[What the exercise asks]:
In the records that follow, find the line with "left eye: (165, 225)"; from there, retype every line exactly through the line with "left knee: (842, 632)", which also belongs to the answer.

══ Given data

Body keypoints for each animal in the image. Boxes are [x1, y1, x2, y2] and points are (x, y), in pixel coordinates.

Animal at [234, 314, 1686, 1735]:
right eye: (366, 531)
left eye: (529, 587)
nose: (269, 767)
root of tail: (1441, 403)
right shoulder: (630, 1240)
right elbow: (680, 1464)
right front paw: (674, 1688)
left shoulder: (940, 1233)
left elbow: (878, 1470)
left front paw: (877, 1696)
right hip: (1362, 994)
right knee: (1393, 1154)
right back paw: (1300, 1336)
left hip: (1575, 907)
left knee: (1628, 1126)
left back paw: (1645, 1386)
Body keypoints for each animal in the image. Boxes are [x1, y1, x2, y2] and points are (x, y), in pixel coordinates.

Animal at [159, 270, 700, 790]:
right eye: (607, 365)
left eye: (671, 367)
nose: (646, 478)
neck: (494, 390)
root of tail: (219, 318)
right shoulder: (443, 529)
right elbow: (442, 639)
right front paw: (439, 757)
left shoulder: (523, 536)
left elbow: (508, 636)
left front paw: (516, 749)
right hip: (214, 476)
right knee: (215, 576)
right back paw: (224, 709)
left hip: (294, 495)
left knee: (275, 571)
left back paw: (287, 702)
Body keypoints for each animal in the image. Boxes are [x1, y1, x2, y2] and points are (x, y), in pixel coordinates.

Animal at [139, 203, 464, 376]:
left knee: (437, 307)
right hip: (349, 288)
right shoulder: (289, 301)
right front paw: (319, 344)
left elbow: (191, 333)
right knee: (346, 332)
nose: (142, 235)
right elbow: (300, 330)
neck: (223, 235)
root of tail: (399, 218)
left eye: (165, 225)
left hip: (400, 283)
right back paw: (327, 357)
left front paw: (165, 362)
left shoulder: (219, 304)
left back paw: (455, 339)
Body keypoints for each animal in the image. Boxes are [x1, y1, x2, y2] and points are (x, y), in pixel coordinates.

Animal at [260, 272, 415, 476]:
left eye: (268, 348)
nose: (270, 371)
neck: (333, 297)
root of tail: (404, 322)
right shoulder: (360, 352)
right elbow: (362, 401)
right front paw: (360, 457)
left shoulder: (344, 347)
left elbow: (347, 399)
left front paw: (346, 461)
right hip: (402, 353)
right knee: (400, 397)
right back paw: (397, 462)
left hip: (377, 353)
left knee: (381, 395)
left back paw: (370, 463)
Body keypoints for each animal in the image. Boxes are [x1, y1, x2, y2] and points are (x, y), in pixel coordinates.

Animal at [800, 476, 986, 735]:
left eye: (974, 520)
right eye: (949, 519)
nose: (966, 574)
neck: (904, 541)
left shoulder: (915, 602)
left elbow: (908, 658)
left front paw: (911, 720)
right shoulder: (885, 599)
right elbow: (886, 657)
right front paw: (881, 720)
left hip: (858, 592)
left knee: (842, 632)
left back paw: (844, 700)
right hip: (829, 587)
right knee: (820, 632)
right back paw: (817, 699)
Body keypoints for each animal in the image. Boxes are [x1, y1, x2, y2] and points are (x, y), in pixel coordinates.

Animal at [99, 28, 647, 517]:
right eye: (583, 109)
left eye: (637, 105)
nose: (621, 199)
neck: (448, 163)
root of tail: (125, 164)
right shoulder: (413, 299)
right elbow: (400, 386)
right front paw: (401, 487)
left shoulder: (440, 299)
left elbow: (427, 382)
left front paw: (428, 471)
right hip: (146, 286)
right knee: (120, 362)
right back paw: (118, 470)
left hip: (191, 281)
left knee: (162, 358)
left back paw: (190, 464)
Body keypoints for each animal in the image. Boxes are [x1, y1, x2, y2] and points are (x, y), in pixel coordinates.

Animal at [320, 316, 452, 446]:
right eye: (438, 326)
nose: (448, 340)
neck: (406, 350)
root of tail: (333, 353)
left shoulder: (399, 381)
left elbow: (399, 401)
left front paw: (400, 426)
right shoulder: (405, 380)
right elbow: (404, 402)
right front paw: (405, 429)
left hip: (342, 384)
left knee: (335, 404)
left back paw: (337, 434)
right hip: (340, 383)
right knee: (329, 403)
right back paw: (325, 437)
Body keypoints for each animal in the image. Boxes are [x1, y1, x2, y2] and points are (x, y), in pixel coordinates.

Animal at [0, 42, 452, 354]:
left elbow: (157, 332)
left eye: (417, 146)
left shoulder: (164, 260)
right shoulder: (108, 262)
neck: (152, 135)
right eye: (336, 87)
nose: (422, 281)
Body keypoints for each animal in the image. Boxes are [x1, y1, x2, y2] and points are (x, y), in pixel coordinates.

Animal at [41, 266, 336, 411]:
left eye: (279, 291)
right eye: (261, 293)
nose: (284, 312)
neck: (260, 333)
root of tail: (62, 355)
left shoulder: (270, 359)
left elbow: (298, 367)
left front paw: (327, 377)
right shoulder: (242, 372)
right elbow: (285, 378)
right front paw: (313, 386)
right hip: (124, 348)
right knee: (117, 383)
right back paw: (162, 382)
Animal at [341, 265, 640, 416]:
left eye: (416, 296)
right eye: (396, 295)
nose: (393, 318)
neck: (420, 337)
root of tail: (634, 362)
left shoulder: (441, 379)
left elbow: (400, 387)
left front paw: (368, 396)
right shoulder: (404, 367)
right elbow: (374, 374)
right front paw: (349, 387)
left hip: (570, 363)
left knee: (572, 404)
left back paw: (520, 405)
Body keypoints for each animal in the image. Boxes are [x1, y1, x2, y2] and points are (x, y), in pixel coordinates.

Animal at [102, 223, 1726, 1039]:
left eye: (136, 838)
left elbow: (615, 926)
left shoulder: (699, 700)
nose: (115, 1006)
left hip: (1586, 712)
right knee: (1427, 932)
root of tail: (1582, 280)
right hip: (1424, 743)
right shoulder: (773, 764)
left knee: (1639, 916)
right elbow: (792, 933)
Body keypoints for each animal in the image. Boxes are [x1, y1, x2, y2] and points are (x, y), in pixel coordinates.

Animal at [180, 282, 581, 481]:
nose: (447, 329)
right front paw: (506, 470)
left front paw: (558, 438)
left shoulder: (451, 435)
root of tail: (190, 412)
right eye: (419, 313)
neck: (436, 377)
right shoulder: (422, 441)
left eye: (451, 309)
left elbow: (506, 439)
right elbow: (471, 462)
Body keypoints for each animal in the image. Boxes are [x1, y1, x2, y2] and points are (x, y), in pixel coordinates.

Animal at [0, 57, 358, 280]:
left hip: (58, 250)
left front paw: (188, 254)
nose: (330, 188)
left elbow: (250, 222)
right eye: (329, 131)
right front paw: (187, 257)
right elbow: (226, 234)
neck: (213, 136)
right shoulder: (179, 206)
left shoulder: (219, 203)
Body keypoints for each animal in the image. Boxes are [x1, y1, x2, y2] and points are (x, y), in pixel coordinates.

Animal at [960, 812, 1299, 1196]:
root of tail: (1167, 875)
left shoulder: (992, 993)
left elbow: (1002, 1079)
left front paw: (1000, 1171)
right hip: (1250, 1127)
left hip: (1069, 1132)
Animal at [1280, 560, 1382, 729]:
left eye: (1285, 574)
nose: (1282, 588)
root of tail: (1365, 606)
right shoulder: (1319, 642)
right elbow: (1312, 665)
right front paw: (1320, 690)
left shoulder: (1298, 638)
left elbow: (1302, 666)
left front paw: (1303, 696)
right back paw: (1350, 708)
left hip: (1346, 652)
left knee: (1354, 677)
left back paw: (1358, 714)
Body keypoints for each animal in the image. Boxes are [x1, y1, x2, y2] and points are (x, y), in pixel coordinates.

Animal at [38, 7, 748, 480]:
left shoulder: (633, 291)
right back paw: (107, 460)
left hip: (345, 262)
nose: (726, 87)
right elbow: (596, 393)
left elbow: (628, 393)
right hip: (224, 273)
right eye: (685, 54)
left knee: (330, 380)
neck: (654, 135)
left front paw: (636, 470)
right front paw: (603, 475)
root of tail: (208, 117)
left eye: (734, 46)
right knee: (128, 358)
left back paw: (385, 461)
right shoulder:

════

[Result below]:
left eye: (165, 225)
left hip: (400, 283)
right back paw: (327, 357)
left front paw: (165, 362)
left shoulder: (219, 304)
left back paw: (455, 339)
Body keypoints for each animal in the image. Boxes are [x1, y1, x2, y2] and points are (x, y), in pixel coordinates.

Animal at [260, 272, 415, 476]:
left eye: (268, 348)
nose: (270, 371)
neck: (333, 297)
root of tail: (404, 322)
right shoulder: (360, 352)
right elbow: (362, 401)
right front paw: (360, 457)
left shoulder: (344, 347)
left elbow: (347, 399)
left front paw: (346, 461)
right hip: (402, 353)
right knee: (400, 397)
right back paw: (397, 462)
left hip: (377, 353)
left knee: (381, 395)
left back paw: (370, 463)
Body keypoints for each animal in the image. Boxes are [x1, y1, x2, y2] and points are (x, y), in pixel coordinates.

Animal at [800, 476, 986, 735]:
left eye: (974, 520)
right eye: (949, 519)
nose: (966, 574)
neck: (904, 541)
left shoulder: (915, 602)
left elbow: (908, 658)
left front paw: (911, 720)
right shoulder: (885, 599)
right elbow: (886, 657)
right front paw: (881, 720)
left hip: (858, 592)
left knee: (842, 632)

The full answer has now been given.